Lewin’s Three-Stage Change Model

Kurt Lewin figured something out in the 1940s that still holds true: people are basically frozen in their habits. You can’t just slap new processes onto old behaviors and expect things to work.

His model has three stages, and the names tell you exactly what’s happening: Unfreeze, Change, and Refreeze.

Unfreeze is about melting resistance. People won’t abandon comfortable routines unless they’re genuinely uncomfortable with the status quo. This phase involves showing them the problem—declining sales numbers, customer complaints piling up, competitors eating your lunch. You’re essentially creating productive discomfort. Not panic, but enough concern that staying put seems riskier than moving forward.

I’ve seen companies botch this by being too gentle. They hint at problems instead of laying out hard truths. Employees sense the hesitation and assume things aren’t that bad.

Change is the messy middle where actual transformation happens. People learn new skills, adjust to different workflows, and generally feel incompetent for a while. This stage generates the most anxiety. Your job is providing clear direction, adequate training, and visible support. Leaders need to be present—not just sending encouraging emails, but showing up where the work happens.

One manufacturing client I worked with had executives spend time on the production floor during their digital transition. That physical presence during the awkward learning phase made a huge difference.

Refreeze locks in the new normal. You’re updating performance reviews, changing how you measure success, celebrating people who’ve adopted new methods. Skip this step and watch everyone slowly drift back to old habits once the initial pressure releases.

This might look like revising job descriptions, updating your employee handbook, or making the new process part of standard quality checks.

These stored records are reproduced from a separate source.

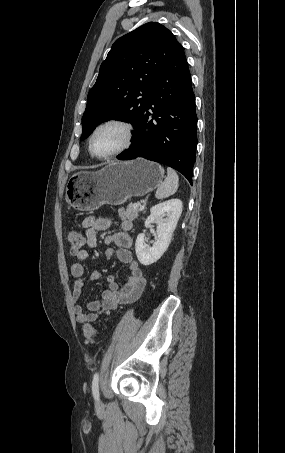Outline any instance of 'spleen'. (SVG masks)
<instances>
[{"label": "spleen", "instance_id": "1", "mask_svg": "<svg viewBox=\"0 0 285 453\" xmlns=\"http://www.w3.org/2000/svg\"><path fill=\"white\" fill-rule=\"evenodd\" d=\"M178 185L179 177L177 173L173 169L167 168V177L164 182L158 186L155 197L157 199H164L173 195L177 191Z\"/></svg>", "mask_w": 285, "mask_h": 453}]
</instances>
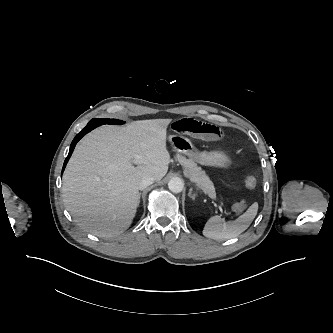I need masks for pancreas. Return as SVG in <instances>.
Returning <instances> with one entry per match:
<instances>
[{"label": "pancreas", "instance_id": "1", "mask_svg": "<svg viewBox=\"0 0 333 333\" xmlns=\"http://www.w3.org/2000/svg\"><path fill=\"white\" fill-rule=\"evenodd\" d=\"M177 160L185 169V175L193 182L196 186L201 188L210 197L216 195L213 182L206 175L205 171L197 164L189 159L182 156H177Z\"/></svg>", "mask_w": 333, "mask_h": 333}]
</instances>
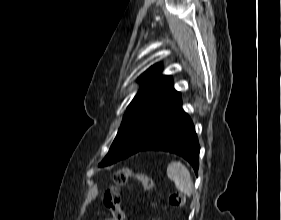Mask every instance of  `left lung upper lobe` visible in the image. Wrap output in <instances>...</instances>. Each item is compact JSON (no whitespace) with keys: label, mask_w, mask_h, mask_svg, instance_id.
<instances>
[{"label":"left lung upper lobe","mask_w":281,"mask_h":220,"mask_svg":"<svg viewBox=\"0 0 281 220\" xmlns=\"http://www.w3.org/2000/svg\"><path fill=\"white\" fill-rule=\"evenodd\" d=\"M161 65L150 67L139 78L141 89L127 108L118 133L100 167L138 152L149 142L169 110L181 99Z\"/></svg>","instance_id":"obj_1"}]
</instances>
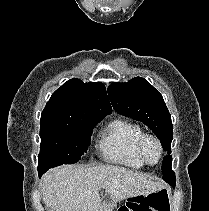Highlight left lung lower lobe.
<instances>
[{"mask_svg": "<svg viewBox=\"0 0 209 211\" xmlns=\"http://www.w3.org/2000/svg\"><path fill=\"white\" fill-rule=\"evenodd\" d=\"M167 183H169L171 186H175V176L172 178H166L164 179Z\"/></svg>", "mask_w": 209, "mask_h": 211, "instance_id": "left-lung-lower-lobe-1", "label": "left lung lower lobe"}]
</instances>
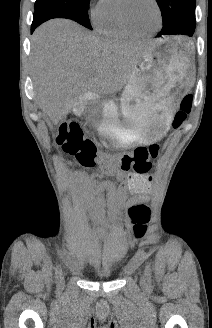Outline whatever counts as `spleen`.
Wrapping results in <instances>:
<instances>
[{
	"label": "spleen",
	"instance_id": "obj_1",
	"mask_svg": "<svg viewBox=\"0 0 212 328\" xmlns=\"http://www.w3.org/2000/svg\"><path fill=\"white\" fill-rule=\"evenodd\" d=\"M188 47H190V44H186Z\"/></svg>",
	"mask_w": 212,
	"mask_h": 328
}]
</instances>
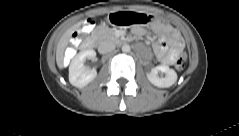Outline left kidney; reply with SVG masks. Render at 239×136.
<instances>
[{
	"instance_id": "left-kidney-1",
	"label": "left kidney",
	"mask_w": 239,
	"mask_h": 136,
	"mask_svg": "<svg viewBox=\"0 0 239 136\" xmlns=\"http://www.w3.org/2000/svg\"><path fill=\"white\" fill-rule=\"evenodd\" d=\"M159 72L164 73L165 77H159ZM147 78L153 85L157 87L168 88L176 82L177 73L167 65H159L147 73Z\"/></svg>"
}]
</instances>
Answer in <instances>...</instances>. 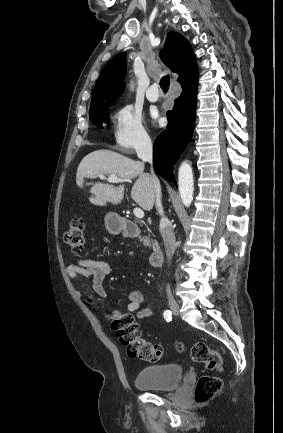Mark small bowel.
Returning a JSON list of instances; mask_svg holds the SVG:
<instances>
[{
    "label": "small bowel",
    "mask_w": 283,
    "mask_h": 433,
    "mask_svg": "<svg viewBox=\"0 0 283 433\" xmlns=\"http://www.w3.org/2000/svg\"><path fill=\"white\" fill-rule=\"evenodd\" d=\"M67 274L72 279L80 277L92 280L94 292L101 298H106L104 288V280L111 272V266L106 261L92 260L85 258H76L74 263H71L66 268ZM77 295H81L80 291H76ZM126 310L135 314L137 320L150 318L152 311L149 308L143 307L144 295L141 290L135 289L127 294Z\"/></svg>",
    "instance_id": "c3829d8e"
}]
</instances>
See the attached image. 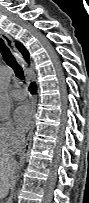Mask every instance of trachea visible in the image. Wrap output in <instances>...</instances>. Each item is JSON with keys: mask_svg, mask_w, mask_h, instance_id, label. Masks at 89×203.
I'll use <instances>...</instances> for the list:
<instances>
[{"mask_svg": "<svg viewBox=\"0 0 89 203\" xmlns=\"http://www.w3.org/2000/svg\"><path fill=\"white\" fill-rule=\"evenodd\" d=\"M0 52L4 58V61L14 70L16 77L25 82V75L22 67L17 63L14 56L10 52L7 45L4 43V40L0 38Z\"/></svg>", "mask_w": 89, "mask_h": 203, "instance_id": "3493384b", "label": "trachea"}]
</instances>
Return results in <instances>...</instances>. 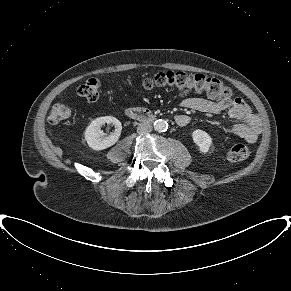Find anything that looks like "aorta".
Masks as SVG:
<instances>
[{
    "instance_id": "obj_1",
    "label": "aorta",
    "mask_w": 291,
    "mask_h": 291,
    "mask_svg": "<svg viewBox=\"0 0 291 291\" xmlns=\"http://www.w3.org/2000/svg\"><path fill=\"white\" fill-rule=\"evenodd\" d=\"M154 129L158 132H165L168 129V123L162 119L154 122Z\"/></svg>"
}]
</instances>
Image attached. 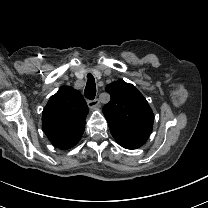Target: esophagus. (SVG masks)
<instances>
[{
    "mask_svg": "<svg viewBox=\"0 0 208 208\" xmlns=\"http://www.w3.org/2000/svg\"><path fill=\"white\" fill-rule=\"evenodd\" d=\"M99 103H100L99 100L95 99V100H89L87 102V105L89 108H94V107L98 106Z\"/></svg>",
    "mask_w": 208,
    "mask_h": 208,
    "instance_id": "34e87169",
    "label": "esophagus"
}]
</instances>
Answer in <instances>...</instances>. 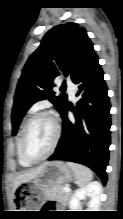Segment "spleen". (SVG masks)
Returning <instances> with one entry per match:
<instances>
[{"label": "spleen", "instance_id": "3e777b00", "mask_svg": "<svg viewBox=\"0 0 123 219\" xmlns=\"http://www.w3.org/2000/svg\"><path fill=\"white\" fill-rule=\"evenodd\" d=\"M67 165L73 171L79 186H85L93 179L92 171L89 168L72 162H68Z\"/></svg>", "mask_w": 123, "mask_h": 219}]
</instances>
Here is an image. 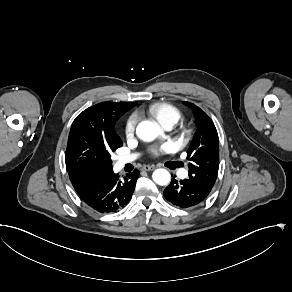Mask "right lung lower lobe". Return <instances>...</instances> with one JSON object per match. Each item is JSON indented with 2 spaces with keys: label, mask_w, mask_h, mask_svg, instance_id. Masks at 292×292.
Returning <instances> with one entry per match:
<instances>
[{
  "label": "right lung lower lobe",
  "mask_w": 292,
  "mask_h": 292,
  "mask_svg": "<svg viewBox=\"0 0 292 292\" xmlns=\"http://www.w3.org/2000/svg\"><path fill=\"white\" fill-rule=\"evenodd\" d=\"M70 181L80 198L92 209L112 213L130 201L140 172L134 170L120 178L112 170L94 172L69 170Z\"/></svg>",
  "instance_id": "right-lung-lower-lobe-1"
}]
</instances>
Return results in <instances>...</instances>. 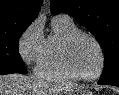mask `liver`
Wrapping results in <instances>:
<instances>
[{
  "label": "liver",
  "mask_w": 119,
  "mask_h": 95,
  "mask_svg": "<svg viewBox=\"0 0 119 95\" xmlns=\"http://www.w3.org/2000/svg\"><path fill=\"white\" fill-rule=\"evenodd\" d=\"M78 87V84L40 74L26 76L14 73L0 76V95H66Z\"/></svg>",
  "instance_id": "1"
}]
</instances>
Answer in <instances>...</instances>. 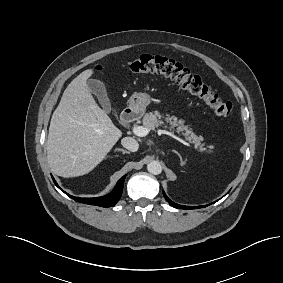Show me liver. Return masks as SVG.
I'll use <instances>...</instances> for the list:
<instances>
[{"label":"liver","instance_id":"liver-1","mask_svg":"<svg viewBox=\"0 0 283 283\" xmlns=\"http://www.w3.org/2000/svg\"><path fill=\"white\" fill-rule=\"evenodd\" d=\"M93 73L87 69L71 81L51 118L47 160L64 178L89 173L122 136L90 93L87 80Z\"/></svg>","mask_w":283,"mask_h":283}]
</instances>
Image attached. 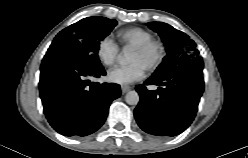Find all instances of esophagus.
Instances as JSON below:
<instances>
[{
	"mask_svg": "<svg viewBox=\"0 0 248 158\" xmlns=\"http://www.w3.org/2000/svg\"><path fill=\"white\" fill-rule=\"evenodd\" d=\"M130 89H131V87L128 85H122L121 86V90L123 93H127Z\"/></svg>",
	"mask_w": 248,
	"mask_h": 158,
	"instance_id": "esophagus-1",
	"label": "esophagus"
}]
</instances>
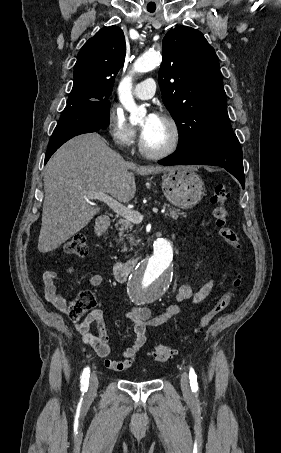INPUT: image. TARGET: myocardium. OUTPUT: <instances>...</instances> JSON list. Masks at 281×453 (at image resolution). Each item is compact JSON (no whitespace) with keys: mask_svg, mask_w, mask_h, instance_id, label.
<instances>
[{"mask_svg":"<svg viewBox=\"0 0 281 453\" xmlns=\"http://www.w3.org/2000/svg\"><path fill=\"white\" fill-rule=\"evenodd\" d=\"M160 120L169 128L171 133V142L170 144L163 150L160 151H153L147 148L143 135L141 134L139 137L138 142V149L139 152L146 158L150 159H163L170 155H172L180 142V131L177 124L167 116H161Z\"/></svg>","mask_w":281,"mask_h":453,"instance_id":"myocardium-1","label":"myocardium"}]
</instances>
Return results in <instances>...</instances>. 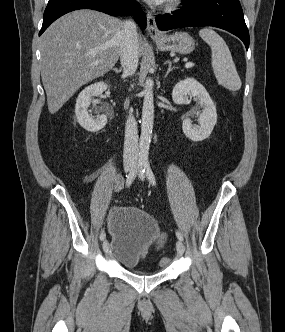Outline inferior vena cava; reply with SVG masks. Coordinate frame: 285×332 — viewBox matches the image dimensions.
Instances as JSON below:
<instances>
[{
  "mask_svg": "<svg viewBox=\"0 0 285 332\" xmlns=\"http://www.w3.org/2000/svg\"><path fill=\"white\" fill-rule=\"evenodd\" d=\"M123 39L121 43L120 61L123 68V77L131 76L138 66V34L136 23L127 20L123 25ZM138 159V136L135 118L130 112L125 126V141L123 160L133 164Z\"/></svg>",
  "mask_w": 285,
  "mask_h": 332,
  "instance_id": "obj_1",
  "label": "inferior vena cava"
}]
</instances>
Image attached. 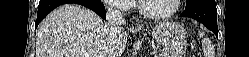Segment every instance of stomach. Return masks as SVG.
I'll list each match as a JSON object with an SVG mask.
<instances>
[{
    "instance_id": "0dacf381",
    "label": "stomach",
    "mask_w": 249,
    "mask_h": 57,
    "mask_svg": "<svg viewBox=\"0 0 249 57\" xmlns=\"http://www.w3.org/2000/svg\"><path fill=\"white\" fill-rule=\"evenodd\" d=\"M150 35L157 44L163 46L161 57H182L187 45V32L179 23H158Z\"/></svg>"
}]
</instances>
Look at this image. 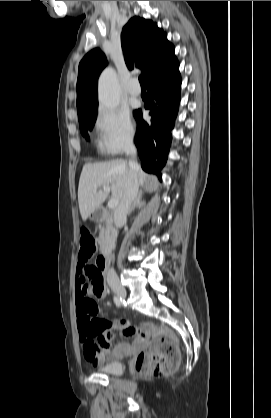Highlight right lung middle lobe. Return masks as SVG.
Instances as JSON below:
<instances>
[{
	"label": "right lung middle lobe",
	"mask_w": 271,
	"mask_h": 418,
	"mask_svg": "<svg viewBox=\"0 0 271 418\" xmlns=\"http://www.w3.org/2000/svg\"><path fill=\"white\" fill-rule=\"evenodd\" d=\"M96 115H97V107L86 114L78 116V119L80 122V131L82 135L85 136L87 139H88V131L92 130L95 124Z\"/></svg>",
	"instance_id": "dd1d6c3e"
}]
</instances>
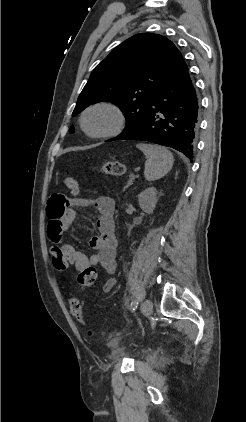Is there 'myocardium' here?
<instances>
[{"mask_svg":"<svg viewBox=\"0 0 246 422\" xmlns=\"http://www.w3.org/2000/svg\"><path fill=\"white\" fill-rule=\"evenodd\" d=\"M96 109H106L110 111L113 114L114 121H113V124L108 129L101 132L94 133V132H91L86 127L85 120H86V116L91 111L96 110ZM125 124H126V118L122 109L118 105L109 101H100V102H96L89 105L88 107L84 109L80 117V127L82 131L87 136L91 138H95V139H103V138H110V137L116 136L119 133H121V131L125 127Z\"/></svg>","mask_w":246,"mask_h":422,"instance_id":"1","label":"myocardium"}]
</instances>
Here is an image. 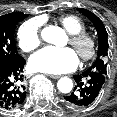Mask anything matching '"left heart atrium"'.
I'll return each mask as SVG.
<instances>
[{
  "instance_id": "obj_1",
  "label": "left heart atrium",
  "mask_w": 117,
  "mask_h": 117,
  "mask_svg": "<svg viewBox=\"0 0 117 117\" xmlns=\"http://www.w3.org/2000/svg\"><path fill=\"white\" fill-rule=\"evenodd\" d=\"M31 69L49 74H59L74 70L78 65L76 52L68 47L48 46L30 57Z\"/></svg>"
}]
</instances>
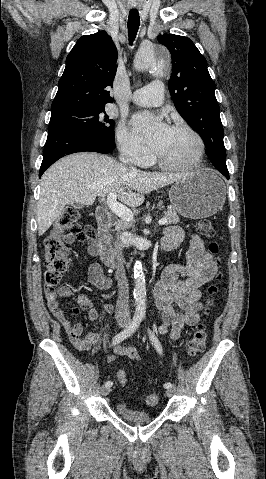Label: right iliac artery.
Here are the masks:
<instances>
[{
	"instance_id": "right-iliac-artery-1",
	"label": "right iliac artery",
	"mask_w": 266,
	"mask_h": 479,
	"mask_svg": "<svg viewBox=\"0 0 266 479\" xmlns=\"http://www.w3.org/2000/svg\"><path fill=\"white\" fill-rule=\"evenodd\" d=\"M141 320H142L141 315H138V314L134 315L129 325L113 338V341H112L113 345L118 344L122 342L124 339H126L127 337L131 336L140 325ZM112 385L113 383L111 381H107L105 383V386H108V387H111Z\"/></svg>"
}]
</instances>
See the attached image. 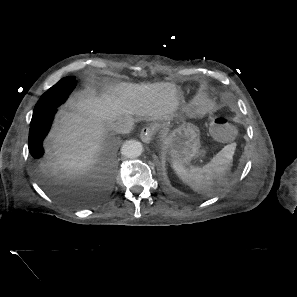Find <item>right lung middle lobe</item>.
<instances>
[{
	"label": "right lung middle lobe",
	"instance_id": "1",
	"mask_svg": "<svg viewBox=\"0 0 297 297\" xmlns=\"http://www.w3.org/2000/svg\"><path fill=\"white\" fill-rule=\"evenodd\" d=\"M77 81L74 77H65L47 90L35 106L33 119H37L49 112L56 104L66 99L75 88Z\"/></svg>",
	"mask_w": 297,
	"mask_h": 297
}]
</instances>
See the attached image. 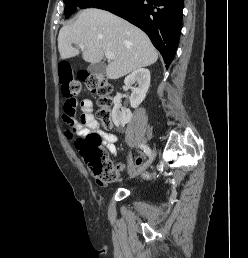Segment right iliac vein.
Masks as SVG:
<instances>
[{
    "label": "right iliac vein",
    "mask_w": 248,
    "mask_h": 258,
    "mask_svg": "<svg viewBox=\"0 0 248 258\" xmlns=\"http://www.w3.org/2000/svg\"><path fill=\"white\" fill-rule=\"evenodd\" d=\"M155 156H156V152L154 151L153 155L151 156V158L140 169H138L137 171L132 173L130 175V178H134V177L138 176L139 174H141L142 172H144L151 165V163L153 162Z\"/></svg>",
    "instance_id": "63e3f726"
}]
</instances>
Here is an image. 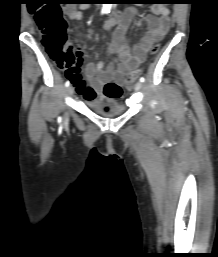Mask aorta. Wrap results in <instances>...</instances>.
<instances>
[{
	"mask_svg": "<svg viewBox=\"0 0 218 257\" xmlns=\"http://www.w3.org/2000/svg\"><path fill=\"white\" fill-rule=\"evenodd\" d=\"M111 6H112V4H103L102 11L104 13H109L111 10Z\"/></svg>",
	"mask_w": 218,
	"mask_h": 257,
	"instance_id": "obj_1",
	"label": "aorta"
}]
</instances>
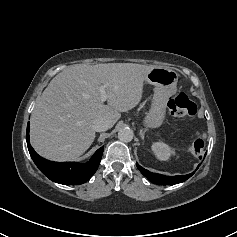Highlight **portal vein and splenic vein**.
<instances>
[{"label": "portal vein and splenic vein", "instance_id": "obj_1", "mask_svg": "<svg viewBox=\"0 0 237 237\" xmlns=\"http://www.w3.org/2000/svg\"><path fill=\"white\" fill-rule=\"evenodd\" d=\"M106 87H107V85H101L98 88V90L100 92V100L102 103H104L107 100Z\"/></svg>", "mask_w": 237, "mask_h": 237}]
</instances>
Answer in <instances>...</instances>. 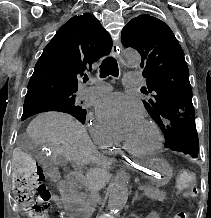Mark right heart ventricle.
I'll return each instance as SVG.
<instances>
[{
    "label": "right heart ventricle",
    "mask_w": 211,
    "mask_h": 218,
    "mask_svg": "<svg viewBox=\"0 0 211 218\" xmlns=\"http://www.w3.org/2000/svg\"><path fill=\"white\" fill-rule=\"evenodd\" d=\"M114 145H115V143L113 142V143H111V144H109V145H106V146H104V147H105L107 150L111 151L110 148L114 147Z\"/></svg>",
    "instance_id": "e07e8e85"
}]
</instances>
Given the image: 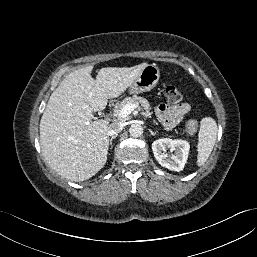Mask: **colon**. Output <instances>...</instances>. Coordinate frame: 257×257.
Here are the masks:
<instances>
[{"instance_id": "5ec220e1", "label": "colon", "mask_w": 257, "mask_h": 257, "mask_svg": "<svg viewBox=\"0 0 257 257\" xmlns=\"http://www.w3.org/2000/svg\"><path fill=\"white\" fill-rule=\"evenodd\" d=\"M165 95L169 102L178 103L183 99L182 91L174 85H168L165 89ZM187 127L189 129H194L196 127V122L193 120L188 121Z\"/></svg>"}]
</instances>
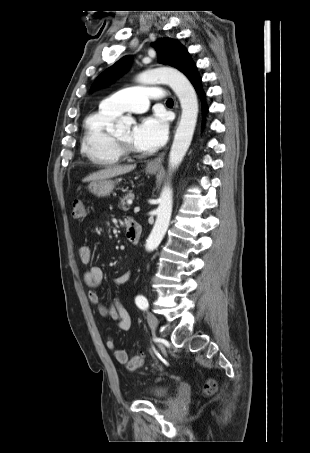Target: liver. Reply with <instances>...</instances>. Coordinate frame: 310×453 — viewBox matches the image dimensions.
<instances>
[{"mask_svg":"<svg viewBox=\"0 0 310 453\" xmlns=\"http://www.w3.org/2000/svg\"><path fill=\"white\" fill-rule=\"evenodd\" d=\"M136 165H125V166H112L107 167L105 169L99 170L98 172H94L83 179V182H90V181H97L112 178L115 176H119L122 174L129 173L130 171L134 170Z\"/></svg>","mask_w":310,"mask_h":453,"instance_id":"liver-1","label":"liver"}]
</instances>
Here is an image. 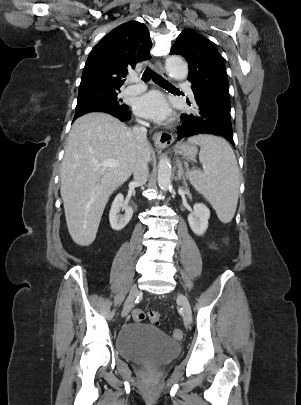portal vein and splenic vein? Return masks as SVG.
Here are the masks:
<instances>
[{
    "mask_svg": "<svg viewBox=\"0 0 301 405\" xmlns=\"http://www.w3.org/2000/svg\"><path fill=\"white\" fill-rule=\"evenodd\" d=\"M99 165L102 167L116 168L119 165V163L116 160H105V161L101 162Z\"/></svg>",
    "mask_w": 301,
    "mask_h": 405,
    "instance_id": "portal-vein-and-splenic-vein-1",
    "label": "portal vein and splenic vein"
}]
</instances>
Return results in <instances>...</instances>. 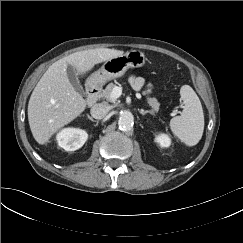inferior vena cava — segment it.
I'll return each instance as SVG.
<instances>
[{
	"label": "inferior vena cava",
	"instance_id": "obj_1",
	"mask_svg": "<svg viewBox=\"0 0 243 243\" xmlns=\"http://www.w3.org/2000/svg\"><path fill=\"white\" fill-rule=\"evenodd\" d=\"M90 113L95 119H103L107 115L108 109L103 104H95L92 106Z\"/></svg>",
	"mask_w": 243,
	"mask_h": 243
}]
</instances>
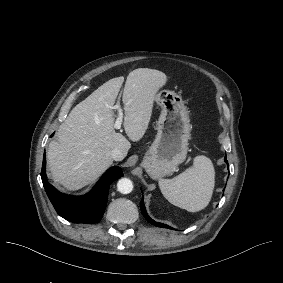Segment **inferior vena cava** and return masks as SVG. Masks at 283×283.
Returning <instances> with one entry per match:
<instances>
[{
	"mask_svg": "<svg viewBox=\"0 0 283 283\" xmlns=\"http://www.w3.org/2000/svg\"><path fill=\"white\" fill-rule=\"evenodd\" d=\"M111 156L114 161H122L125 158V155L118 149L113 150Z\"/></svg>",
	"mask_w": 283,
	"mask_h": 283,
	"instance_id": "inferior-vena-cava-1",
	"label": "inferior vena cava"
}]
</instances>
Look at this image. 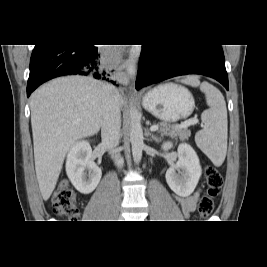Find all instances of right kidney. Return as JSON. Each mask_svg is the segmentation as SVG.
I'll return each mask as SVG.
<instances>
[{"mask_svg": "<svg viewBox=\"0 0 267 267\" xmlns=\"http://www.w3.org/2000/svg\"><path fill=\"white\" fill-rule=\"evenodd\" d=\"M92 149L88 141L75 143L66 160V173L73 186L82 194H89L97 187L101 169L91 159ZM88 171V174L87 172Z\"/></svg>", "mask_w": 267, "mask_h": 267, "instance_id": "ca27d5eb", "label": "right kidney"}]
</instances>
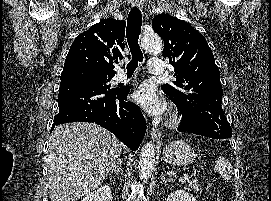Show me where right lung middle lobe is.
<instances>
[{
    "instance_id": "obj_1",
    "label": "right lung middle lobe",
    "mask_w": 271,
    "mask_h": 201,
    "mask_svg": "<svg viewBox=\"0 0 271 201\" xmlns=\"http://www.w3.org/2000/svg\"><path fill=\"white\" fill-rule=\"evenodd\" d=\"M113 76L114 75L79 70L75 72L73 75L68 73H62L61 81L67 78H73L87 86H95L111 90L110 88L111 85L108 84V82L113 78Z\"/></svg>"
}]
</instances>
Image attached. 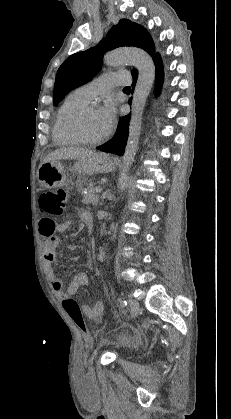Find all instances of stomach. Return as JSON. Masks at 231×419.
I'll use <instances>...</instances> for the list:
<instances>
[{"mask_svg": "<svg viewBox=\"0 0 231 419\" xmlns=\"http://www.w3.org/2000/svg\"><path fill=\"white\" fill-rule=\"evenodd\" d=\"M116 161L105 153H95L92 156L78 159L72 171L79 175H94L108 173L114 170ZM39 184L47 189L62 187L68 184L66 170L60 160L41 164L37 171Z\"/></svg>", "mask_w": 231, "mask_h": 419, "instance_id": "1", "label": "stomach"}]
</instances>
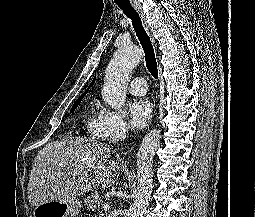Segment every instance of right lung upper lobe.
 Returning a JSON list of instances; mask_svg holds the SVG:
<instances>
[{"instance_id": "obj_1", "label": "right lung upper lobe", "mask_w": 255, "mask_h": 217, "mask_svg": "<svg viewBox=\"0 0 255 217\" xmlns=\"http://www.w3.org/2000/svg\"><path fill=\"white\" fill-rule=\"evenodd\" d=\"M94 82H95V77H94V79H93V81H92V83L90 84V86H89V87H91V86L94 84ZM87 91H88V89H87V90H86V91H85L82 95L86 94V93H87ZM82 95H81V96H82ZM81 96H80V97H81Z\"/></svg>"}]
</instances>
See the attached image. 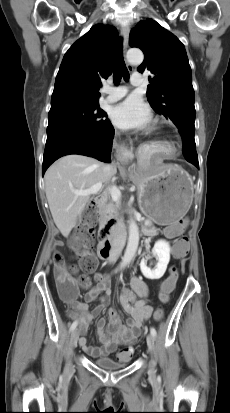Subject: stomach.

three stage change process visualization unfreeze change refreeze
three stage change process visualization unfreeze change refreeze

Lewin’s approach works beautifully for contained changes with definite endpoints—moving offices, implementing a safety protocol, consolidating two teams. Its simplicity is both strength and limitation. You can explain it in five minutes. But modern organizations rarely “freeze” anything permanently. Most operate in constant evolution mode.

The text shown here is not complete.